European leaders hope the start Tuesday of indirect talks in Vienna between the United States and Iran about reviving an international deal to limit Tehran’s nuclear capabilities, will realign Washington and European policy toward the Islamic Republic.
Then-U.S. President Donald Trump’s withdrawal from the international deal in 2018 and a reimposition of American sanctions on Iran were a major irritant in relations between the U.S. and Europe.
U.S. and Iranian officials from Tehran and Washington are set to hold talks through European intermediaries on the margins of a meeting among Iran and European nations, China and Russia, co-signatories of the landmark 2015 international accord, which restricted Iran’s nuclear program in return for relief from U.S. and international sanctions.
The U.S. delegation is headed by the Biden administration’s special envoy for Iran, Rob Malley.
The accord is known formally as the Joint Comprehensive Plan of Action (JCPOA). Trump withdrew from the agreement, arguing it was ineffective and was doing nothing to halt “malign” Iranian activities in the Middle East, including the Persian Gulf.
Trump opted instead for what he dubbed a “maximum pressure” campaign on Iran and not only restricted Iran’s ability to sell oil on international markets but also threatened sanctions against foreign companies, including European firms, which chose to trade with Iran. The French energy giant Total was forced to abandon a $4 billion oil deal.
Since the U.S. withdrawal from the deal, Tehran has been violating the restrictions on the amount of enriched uranium it can stockpile, a move partly aimed at pressuring Britain, France and Germany, all signatories, to offset the impact of the reimposed U.S. sanctions. Last September, the three European countries summoned Iran's envoys to admonish them for “serious and constant violations.”
Last week, the International Atomic Energy Agency reported Iran had stepped up production of enriched uranium.
The Europeans are in the process of toughening their strategy toward Iran when it comes to alleged human rights abuses. European Union envoys are set to agree Wednesday on sanctions against several Iranian officials for rights violations, the first set of fresh measures to be imposed by the bloc since 2013, two years before the signing of the JCPOA. The punitive move could complicate efforts to salvage the accord, say analysts.
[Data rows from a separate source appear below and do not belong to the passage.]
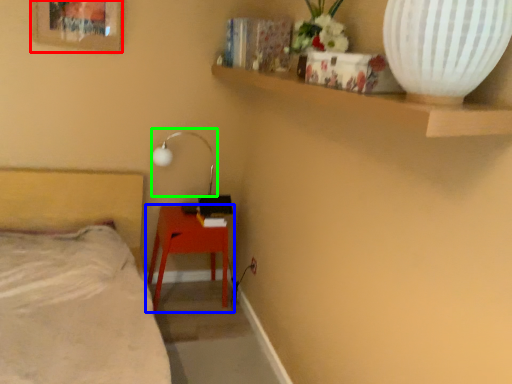
Question: Which is nearer to the picture frame (highlighted by a red box)? table (highlighted by a blue box) or lamp (highlighted by a green box).

Choices:
 (A) table
 (B) lamp

Answer: (B)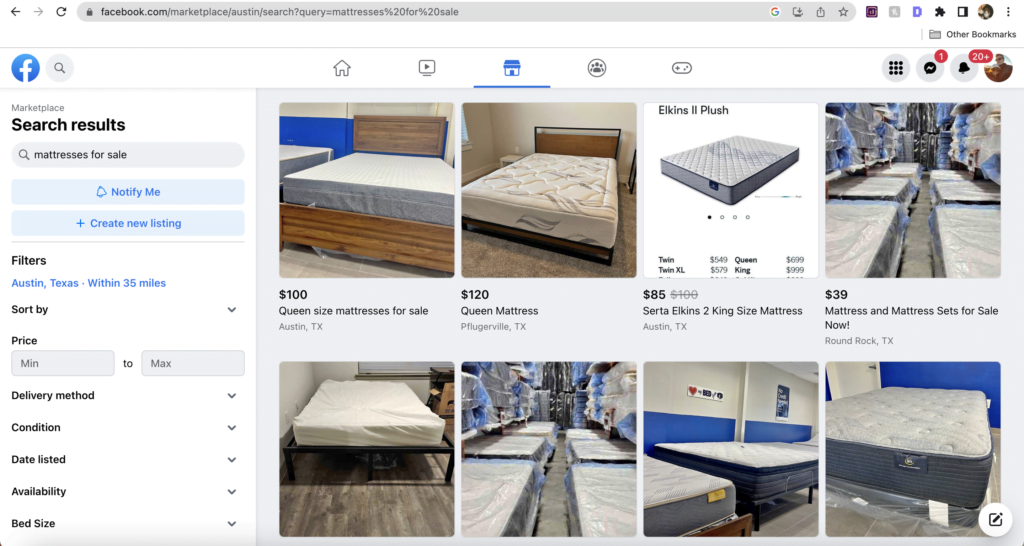
What are the coordinates of `floors` in the screenshot? It's located at (315, 268), (492, 250), (914, 253), (851, 521), (782, 522), (547, 508), (378, 497).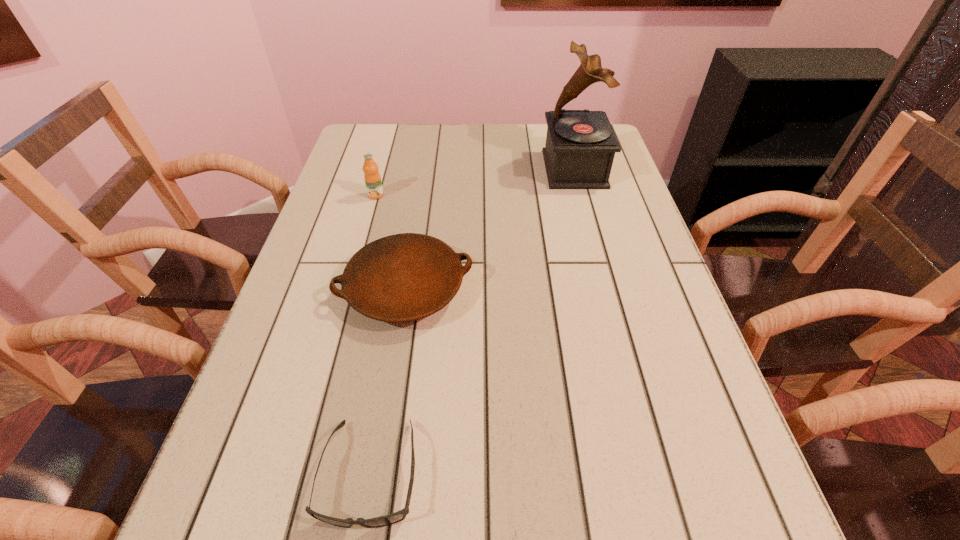
At what (x,y) coordinates should I click in order to perform the action: click on the tallest object. Please return your answer as a coordinate pair (x, y). Looking at the image, I should click on (580, 147).

Image resolution: width=960 pixels, height=540 pixels. Identify the location of the rightmost object. coord(580,147).

Locate an element on the screen. orange juice is located at coordinates (372, 178).

The image size is (960, 540). Identify the location of the third nearest object. (372, 178).

This screenshot has height=540, width=960. I want to click on plate, so click(x=405, y=277).

Locate an element on the screen. the second shortest object is located at coordinates (405, 277).

The width and height of the screenshot is (960, 540). Identify the location of the shortest object. (398, 516).

This screenshot has width=960, height=540. I want to click on the nearest object, so click(398, 516).

At what (x,y) coordinates should I click in order to perform the action: click on vacant area situated 0.340m at the horn opening of the tallest object. Please return your answer as a coordinate pair (x, y). Looking at the image, I should click on (425, 169).

Find the location of a particular element. This screenshot has height=540, width=960. vacant space situated 0.210m at the horn opening of the tallest object is located at coordinates click(x=471, y=169).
On the eve of the Vienna talks, Dominic Raab, Britain’s foreign minister, told his Iranian counterpart, Mohammad Javad Zarif, that London would try to ensure that the nuclear negotiations “bear fruit.”
If the accord is to be revived, it will involve a choreographed diplomatic dance, say Western diplomats. Iran had been saying it will only move back into compliance after the U.S. has lifted sanctions. But there have been signs that Tehran is willing to drop its insistence that Washington lifts its unilateral sanctions as a precondition to renewed negotiations.
Zarif indicated in a tweet last week a compromise is possible whereby the U.S. finalizes the lifting of sanctions at the same time the Iranians take the required steps to move back into nuclear compliance.
Ned Price, U.S. State Department spokesman, Monday also suggested the two sides could move in tandem, saying, “The primary issues that will be discussed are the nuclear steps that Iran would need to take to return to compliance with the [deal], and the sanctions relief steps that the United States would need to take to return to compliance as well.”
But he said the Biden administration does not underestimate the scale of the challenges ahead.
“What’s promising about the Vienna talks is there seems to be an understanding now by both the Biden administration and the Iranians that neither side is going to go first,” said Suzanne DiMaggio, an analyst at the Carnegie Endowment for International Peace, a Washington-based research organization.
She added, “It may seem like semantics, and maybe it is, but I think what we have is at least the germ of a process whereby both sides can say we’re moving simultaneously. Both sides can save a little face and put together the roadmap going forward.”
As diplomatic maneuvers unfold in Vienna, Republican lawmakers in Washington opposed to the negotiations are maintaining a drumbeat of disapproval.
Senator Tom Cotton tweeted: “Just five months ago, Iran admitted to hiding nuclear research and gave no indication they would stop.
As President Biden races back to the negotiating table, Iran shows no willingness to change its behavior.”
Some analysts, though, calculate political opposition in Washington will make little difference to the course of the nuclear negotiations. According to Thomas Countryman, a former State Department official, President Joe Biden has the authority already to lift sanctions. And he “has the support of a substantial part of Congress — more than 150 members of the House have signed a letter supporting rapid return.”